Cross post with you Medusa, the guilt just adds to it doesn't it. I don't feel guilty per se, but if I'm walking into town and I get spotted by someone I know, I feel like I've been caught being naughty.

Please count me in. Sjogren's syndrome, hEDS, fibro, chronic migraine and potential PoTS here too. Don't normally talk about it in real life, so would be lovely to have a specific place on here to share and get advice.
Fatigue is getting me down more than the pain at the moment though

@OhYouBadBadKitten

Cross post with you Medusa, the guilt just adds to it doesn't it. I don't feel guilty per se, but if I'm walking into town and I get spotted by someone I know, I feel like I've been caught being naughty.

Yes definitely. Sometimes I even start to doubt myself, like am I really disabled? I've forgotten what it's like to not be in pain, so a 4/10 has me wondering if I'm just exaggerating on the 8/10 days.

Yes please.

I think part of it is that our good days are someone’s I had a rubbish day. If we manage a few hours doing things or out and about and not collapsing that’s amazing. Mean while back in the real world that’s someone taking the day off sick, and not being able to do most of what they wanted.

I do that sometimes too Medusas. Sometimes I think I'm just being a wimp and I could be at work. But then I will have a day when I have to go to bed after I've cleaned the bathroom. The unpredictability and variability of my condition frustrates me. On good days I do function quite well, but I have no idea when, and how often they are going to come, so doing anything regularly and consistently is just impossible.

I would find it really helpful...as so many have said, it's hard to talk to family and friends sometimes - people who don't have chronic pain just don't get it.

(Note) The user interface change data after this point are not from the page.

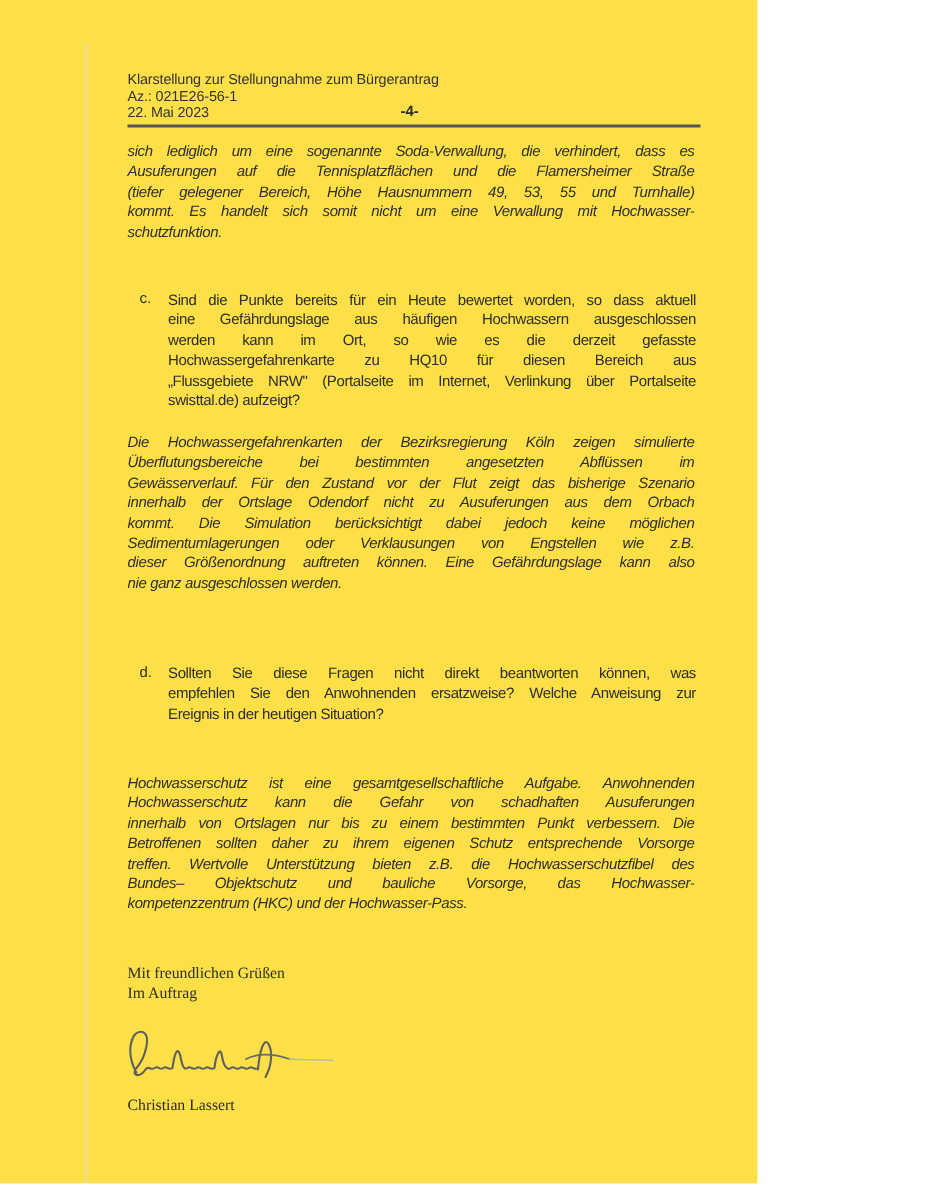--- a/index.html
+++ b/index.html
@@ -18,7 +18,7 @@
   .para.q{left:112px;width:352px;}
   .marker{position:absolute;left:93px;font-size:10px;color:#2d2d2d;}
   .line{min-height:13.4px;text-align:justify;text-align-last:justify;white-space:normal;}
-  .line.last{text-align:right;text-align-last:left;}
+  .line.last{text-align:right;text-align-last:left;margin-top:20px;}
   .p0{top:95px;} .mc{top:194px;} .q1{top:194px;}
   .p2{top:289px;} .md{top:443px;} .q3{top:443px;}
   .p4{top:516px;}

I have OA, spinal stenosis and chronic neuropathic pain in my left leg

@MNHQ see we do really need a board for this!

@MNHQ see we do really need a board for this!

Hi, I would find a board like this so helpful. I have Rheumatoid Arthritis and chronic neuro issues and would find it so beneficial to chat to people who just 'get it', who understand how chronic pain makes life a daily battle. Plus the episodes of fatigue that come with it (I call them my K.O.s as it's like I've been knocked out; I can't fight them, and will often be out cold for hours.

All of this just gets me down; I can't be the mum that I want to be (dc age 6) and it has totally buggered up my career. Sorry for the doom and gloom, but it's hard to get people in real life to understand that chronic pain has such a ripple effect on the rest of your life. So a chronic pain board defo has a 👍 from me!

Yes @MNHQ, please give us our own board, it would be incredibly helpful to people who are suffering, so why wouldn’t you when there are boards for so many other things that aren’t actually life changing!

I feel like I either need to not share things or share things with a disclaimer. I've taken off most of the really good days on my social media as I feel like when I then have a flare up, people would judge me for the good days. It's so frustrating. It can be so difficult to get support from employers too that I don't then want them seeing I managed to go for a walk as well how can I do that if I'm in so much pain. I also then feel guilty yes, maybe I just over exaggerate bads or just have a low pain threshold or something.

@StealthRoast I hope you slept better last night.

OYBBK I'm sorry your friends offload and make you feel worse. It can make it very difficult to actually access support from friends when that happens.

It's actually hurting to type right now. The wrist and arm pain is getting progressively worse this week.

Have a good Friday everyone

And please @MNHQ can you look into the board? Please?

@LurkerTurnedPoster

I would find it really helpful...as so many have said, it's hard to talk to family and friends sometimes - people who don't have chronic pain just don't get it. I have OA, spinal stenosis and chronic neuropathic pain in my left leg

Very true. Next month will mark 12 years since my chronic pain started, and even though my family have seen the effect on me that whole time, they still don't quite understand. There's nothing quite like living with it.